Show that for any positive integer $\displaystyle n$, we can find a positive integer $\displaystyle m$ such that the decimal digits of $\displaystyle mn$ are only $\displaystyle 0$'s and $\displaystyle 1$'s.
This is a first impresssion again (not that my last was too succesful) but wouldn't the brute force solution just take $\displaystyle n=a_0+\cdots+a_n10^n$ and let $\displaystyle m=b_0+\cdots+b_m10^m$ multiply the two and then reduce this to a linear algebra question on solving equations?
Can we just set $\displaystyle m= \frac{1}{n}\left[ \sum_{j=1}^T 10^{b_j \phi(n) } \right ] $
where $\displaystyle T $ is a multiple of $\displaystyle n $ and $\displaystyle b_j , j\in\mathbb{N} $ is any sequence (of course positive ) .

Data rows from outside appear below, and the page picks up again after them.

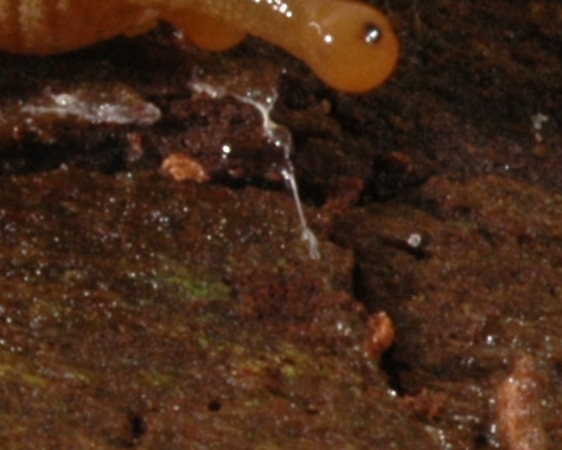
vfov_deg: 2.6
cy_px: -412
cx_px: -1336
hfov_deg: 3.2
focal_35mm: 597
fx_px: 9930
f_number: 40
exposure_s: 1/125
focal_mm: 60
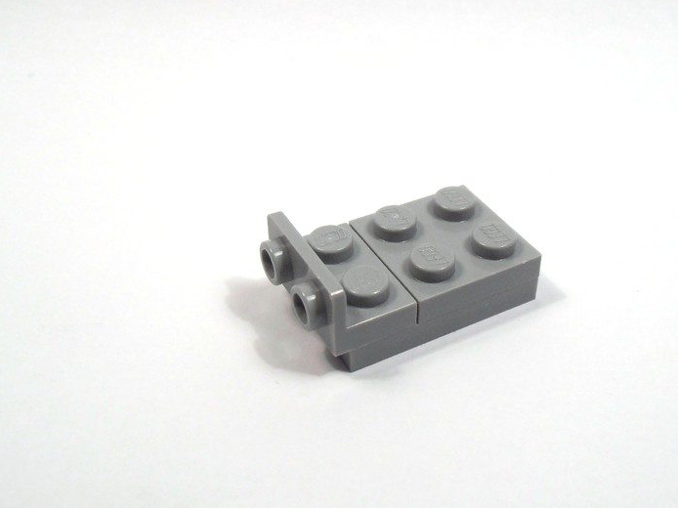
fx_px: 940
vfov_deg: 30.2
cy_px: 256
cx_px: 399
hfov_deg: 39.5
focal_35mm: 48
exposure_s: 1/125
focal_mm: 6.61
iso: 80
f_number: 3.9
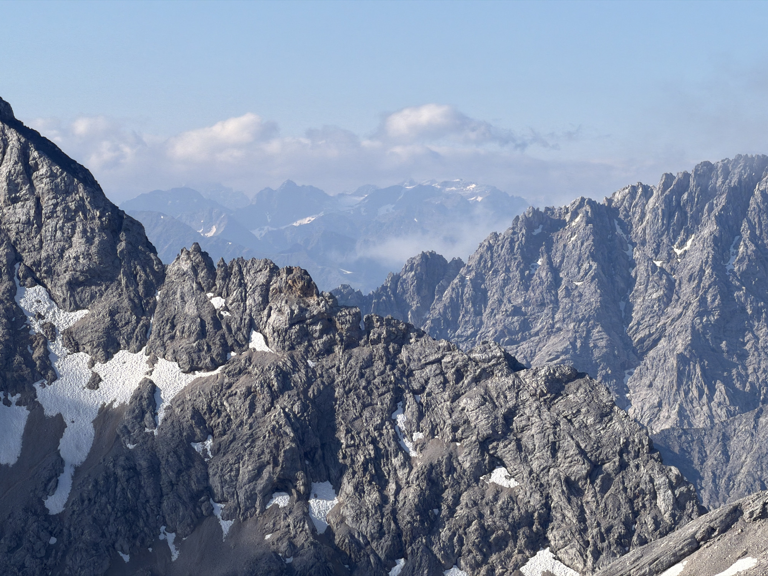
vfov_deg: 7.4
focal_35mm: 200
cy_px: 288
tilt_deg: -0.7
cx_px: 384
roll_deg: -1.6
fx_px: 4437
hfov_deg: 9.9
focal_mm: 16.89
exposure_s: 1/639
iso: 16
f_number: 2.8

Perhaps there are some limits in Euler Phi function but if $\displaystyle (n,10) \neq 1 $ then $\displaystyle n $ must be $\displaystyle 2^a 5^b N $ , now $\displaystyle N $ is coprime with $\displaystyle 10 $ . I let $\displaystyle m = 5^a 2^b M $ so $\displaystyle mn = 10^{a+b} MN = MN00000000000000000000000... $ .